Exercise directions | Retype each record exactly, please. Skip none.

Records supplied |
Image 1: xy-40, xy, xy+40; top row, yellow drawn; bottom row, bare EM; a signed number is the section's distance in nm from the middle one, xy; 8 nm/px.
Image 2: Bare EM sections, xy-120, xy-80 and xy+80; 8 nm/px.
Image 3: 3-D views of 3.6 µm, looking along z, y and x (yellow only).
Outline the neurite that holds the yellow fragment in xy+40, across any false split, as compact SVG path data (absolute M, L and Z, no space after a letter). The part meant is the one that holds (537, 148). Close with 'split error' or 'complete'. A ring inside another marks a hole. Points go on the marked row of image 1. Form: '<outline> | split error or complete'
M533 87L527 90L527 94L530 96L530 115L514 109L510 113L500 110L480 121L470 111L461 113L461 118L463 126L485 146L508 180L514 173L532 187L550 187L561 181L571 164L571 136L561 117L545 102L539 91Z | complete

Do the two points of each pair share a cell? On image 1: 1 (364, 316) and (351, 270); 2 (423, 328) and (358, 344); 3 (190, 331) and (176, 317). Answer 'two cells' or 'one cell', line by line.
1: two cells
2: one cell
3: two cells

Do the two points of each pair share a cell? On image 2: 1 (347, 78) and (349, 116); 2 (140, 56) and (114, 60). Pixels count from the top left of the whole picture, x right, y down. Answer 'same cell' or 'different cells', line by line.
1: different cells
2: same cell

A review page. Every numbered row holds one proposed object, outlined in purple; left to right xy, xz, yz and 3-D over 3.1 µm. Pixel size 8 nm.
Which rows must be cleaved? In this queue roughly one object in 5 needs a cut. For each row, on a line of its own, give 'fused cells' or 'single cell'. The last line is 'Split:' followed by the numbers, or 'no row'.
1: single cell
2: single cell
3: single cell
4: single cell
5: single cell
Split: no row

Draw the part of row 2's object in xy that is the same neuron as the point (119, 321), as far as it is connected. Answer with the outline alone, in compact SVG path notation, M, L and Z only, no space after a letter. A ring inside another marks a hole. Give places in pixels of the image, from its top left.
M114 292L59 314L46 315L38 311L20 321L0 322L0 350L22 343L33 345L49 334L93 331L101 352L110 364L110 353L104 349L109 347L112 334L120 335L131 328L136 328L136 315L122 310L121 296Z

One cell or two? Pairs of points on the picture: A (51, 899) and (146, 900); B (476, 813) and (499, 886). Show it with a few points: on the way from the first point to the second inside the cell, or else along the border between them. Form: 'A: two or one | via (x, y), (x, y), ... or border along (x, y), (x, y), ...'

Your solution |
Image 1: xy-40, xy, xy+40; top row, yellow drawn; bottom row, bare EM; a signed number is the section's distance in nm from the middle one, xy; 8 nm/px.
Image 2: Bare EM sections, xy-120, xy-80 and xy+80; 8 nm/px.
Image 3: 3-D views of 3.6 µm, looking along z, y and x (yellow only).
Outline the neurite that holds the yellow fragment in xy+40, across any false split, as compact SVG path data (absolute M, L and Z, no space after a letter). The part meant is the one that holds (537, 148). Close with 'split error' or 'complete'. A ring inside another marks a hole. Points go on the marked row of image 1. Form: '<outline> | split error or complete'
M533 87L527 90L527 94L530 96L530 115L514 109L510 113L500 110L480 121L470 111L461 113L461 118L463 126L485 146L508 180L514 173L532 187L550 187L561 181L571 164L571 136L561 117L545 102L539 91Z | complete

Do the two points of each pair share a cell? On image 1: 1 (364, 316) and (351, 270); 2 (423, 328) and (358, 344); 3 (190, 331) and (176, 317). Answer 'two cells' or 'one cell', line by line.
1: two cells
2: one cell
3: two cells

Do the two points of each pair share a cell? On image 2: 1 (347, 78) and (349, 116); 2 (140, 56) and (114, 60). Pixels count from the top left of the whole picture, x right, y down. Answer 'same cell' or 'different cells', line by line.
1: different cells
2: same cell

A review page. Every numbered row holds one proposed object, outlined in purple; left to right xy, xz, yz and 3-D over 3.1 µm. Pixel size 8 nm.
Which rows must be cleaved? In this queue roughly one object in 5 needs a cut. For each row, on a line of its own, give 'fused cells' or 'single cell'. The last line is 'Split:' followed by the numbers, or 'no row'.
1: single cell
2: single cell
3: single cell
4: single cell
5: single cell
Split: no row

Draw the part of row 2's object in xy that is the same neuron as the point (119, 321), as far as it is connected. Answer with the outline alone, in compact SVG path notation, M, L and Z only, no space after a letter. A ring inside another marks a hole. Give places in pixels of the image, from its top left.
M114 292L59 314L46 315L38 311L20 321L0 322L0 350L22 343L33 345L49 334L93 331L101 352L110 364L110 353L104 349L109 347L112 334L120 335L131 328L136 328L136 315L122 310L121 296Z

One cell or two? Pairs of points on the picture: A (51, 899) and (146, 900); B (476, 813) and (499, 886). Show it with a few points: on the way from the first point to the second inside the cell, or else along the border between them. Form: 'A: two or one | via (x, y), (x, y), ... or border along (x, y), (x, y), ...'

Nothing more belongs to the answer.